Goal of the exercise:
Among the entries, which lines carry the string "Iesus"? Copy every one.

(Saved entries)
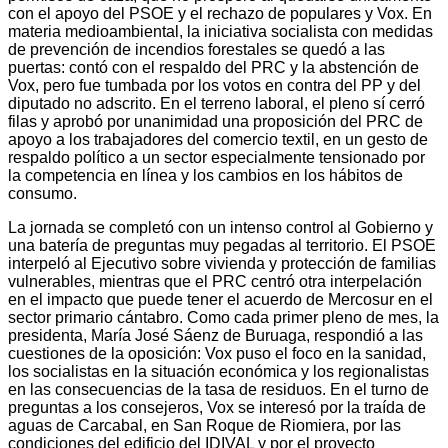
con el apoyo del PSOE y el rechazo de populares y Vox. En
materia medioambiental, la iniciativa socialista con medidas
de prevención de incendios forestales se quedó a las
puertas: contó con el respaldo del PRC y la abstención de
Vox, pero fue tumbada por los votos en contra del PP y del
diputado no adscrito. En el terreno laboral, el pleno sí cerró
filas y aprobó por unanimidad una proposición del PRC de
apoyo a los trabajadores del comercio textil, en un gesto de
respaldo político a un sector especialmente tensionado por
la competencia en línea y los cambios en los hábitos de
consumo.
La jornada se completó con un intenso control al Gobierno y
una batería de preguntas muy pegadas al territorio. El PSOE
interpeló al Ejecutivo sobre vivienda y protección de familias
vulnerables, mientras que el PRC centró otra interpelación
en el impacto que puede tener el acuerdo de Mercosur en el
sector primario cántabro. Como cada primer pleno de mes, la
presidenta, María José Sáenz de Buruaga, respondió a las
cuestiones de la oposición: Vox puso el foco en la sanidad,
los socialistas en la situación económica y los regionalistas
en las consecuencias de la tasa de residuos. En el turno de
preguntas a los consejeros, Vox se interesó por la traída de
aguas de Carcabal, en San Roque de Riomiera, por las
condiciones del edificio del IDIVAL y por el proyecto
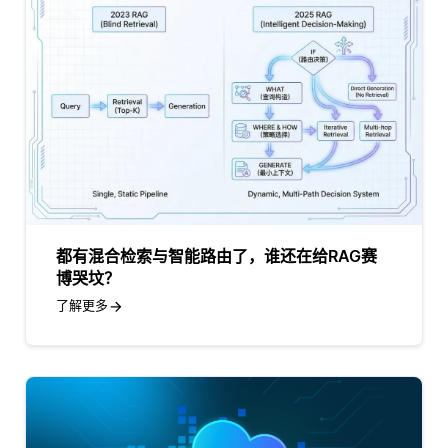
都有混合检索与智能路由了，谁还在给RAG赛
博哭坟？
了解更多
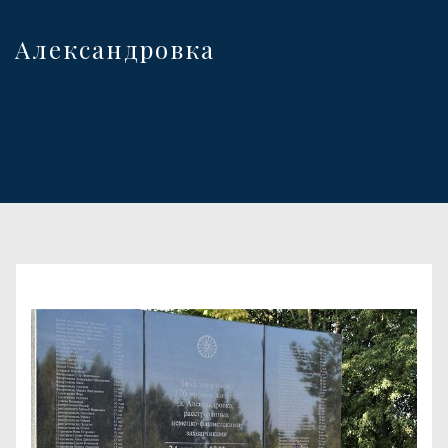
Александровка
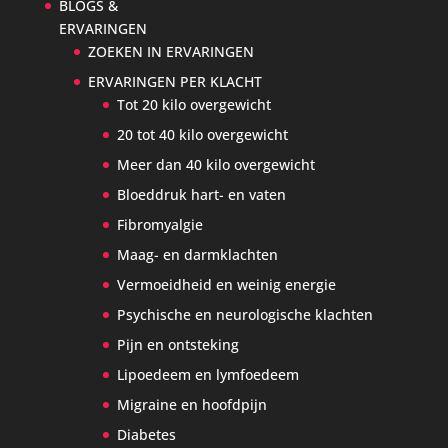
BLOGS &
ERVARINGEN
ZOEKEN IN ERVARINGEN
ERVARINGEN PER KLACHT
Tot 20 kilo overgewicht
20 tot 40 kilo overgewicht
Meer dan 40 kilo overgewicht
Bloeddruk hart- en vaten
Fibromyalgie
Maag- en darmklachten
Vermoeidheid en weinig energie
Psychische en neurologische klachten
Pijn en ontsteking
Lipoedeem en lymfoedeem
Migraine en hoofdpijn
Diabetes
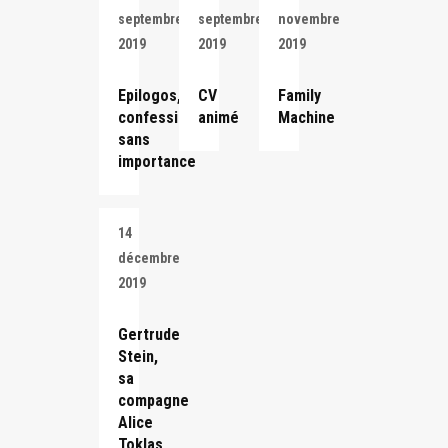
septembre
septembre
novembre
2019
2019
2019
Epilogos,
CV
Family
confessions
animé
Machine
sans
importance
14
décembre
2019
Gertrude
Stein,
sa
compagne
Alice
Toklas,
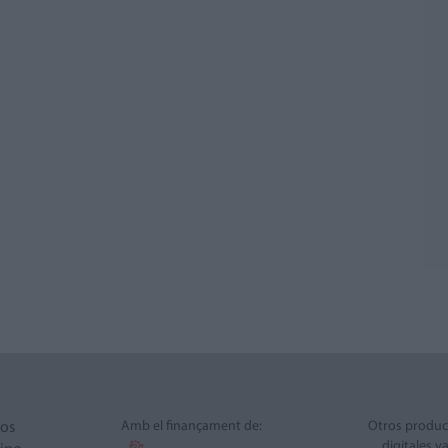
Amb el finançament de:
Otros produc
ros
digitales v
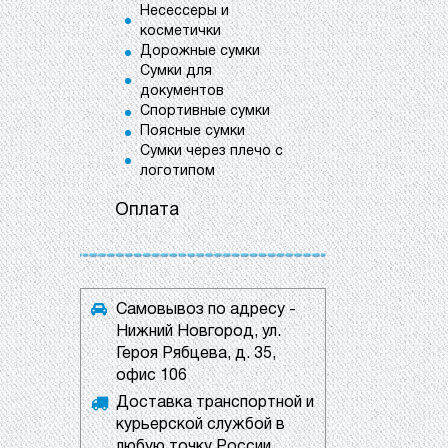
Несессеры и
косметички
Дорожные сумки
Сумки для
документов
Спортивные сумки
Поясные сумки
Сумки через плечо с
логотипом
Оплата
Самовывоз по адресу -
Нижний Новгород, ул.
Героя Рябцева, д. 35,
офис 106
Доставка транспортной и
курьерской службой в
любую точку России.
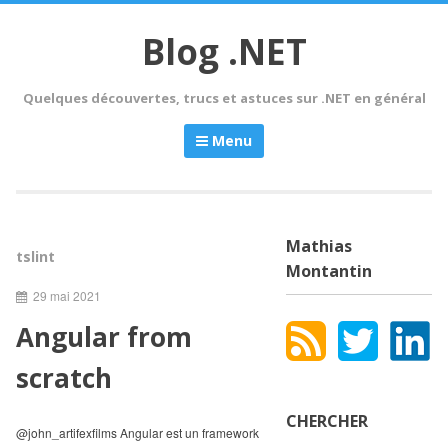
Skip
to
Blog .NET
content
Quelques découvertes, trucs et astuces sur .NET en général
Menu
Mathias
tslint
Montantin
29 mai 2021
Angular from
scratch
CHERCHER
@john_artifexfilms Angular est un framework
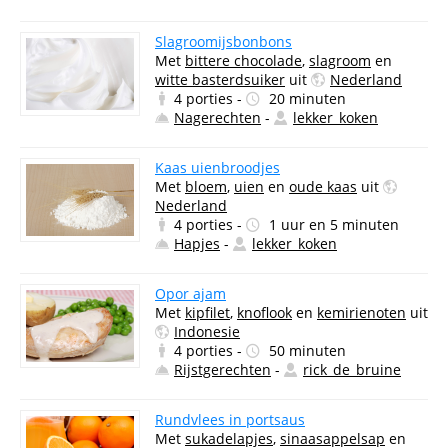
Slagroomijsbonbons
Met
bittere chocolade
,
slagroom
en
witte basterdsuiker
uit
Nederland
4 porties -
20 minuten
Nagerechten
-
lekker_koken
Kaas uienbroodjes
Met
bloem
,
uien
en
oude kaas
uit
Nederland
4 porties -
1 uur en 5 minuten
Hapjes
-
lekker_koken
Opor ajam
Met
kipfilet
,
knoflook
en
kemirienoten
uit
Indonesie
4 porties -
50 minuten
Rijstgerechten
-
rick_de_bruine
Rundvlees in portsaus
Met
sukadelapjes
,
sinaasappelsap
en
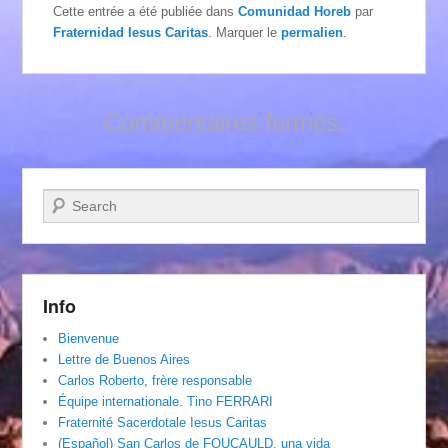
Cette entrée a été publiée dans
Comunidad Horeb
par
Fraternidad Iesus Caritas
. Marquer le
permalien
.
Commentaires fermés.
Recherche
Info
Bienvenue
Lettre de Buenos Aires
Carlos Roberto, frère responsable
Équipe internationale. Tino FERRARI
Fraternité Sacerdotale Iesus Caritas
(Español) San Carlos de FOUCAULD, una vida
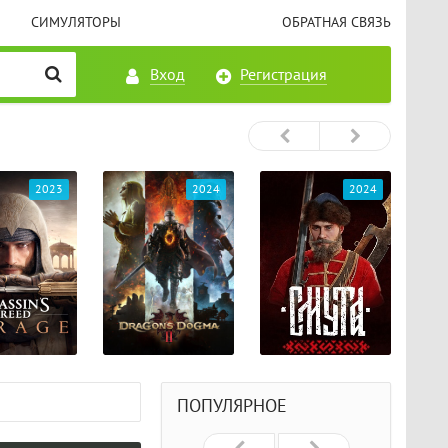
СИМУЛЯТОРЫ
ОБРАТНАЯ СВЯЗЬ
Вход
Регистрация
2023
2024
2024
ПОПУЛЯРНОЕ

Response box:
Fraternidad Iesus Caritas
Fraternité Sacerdotale Iesus Caritas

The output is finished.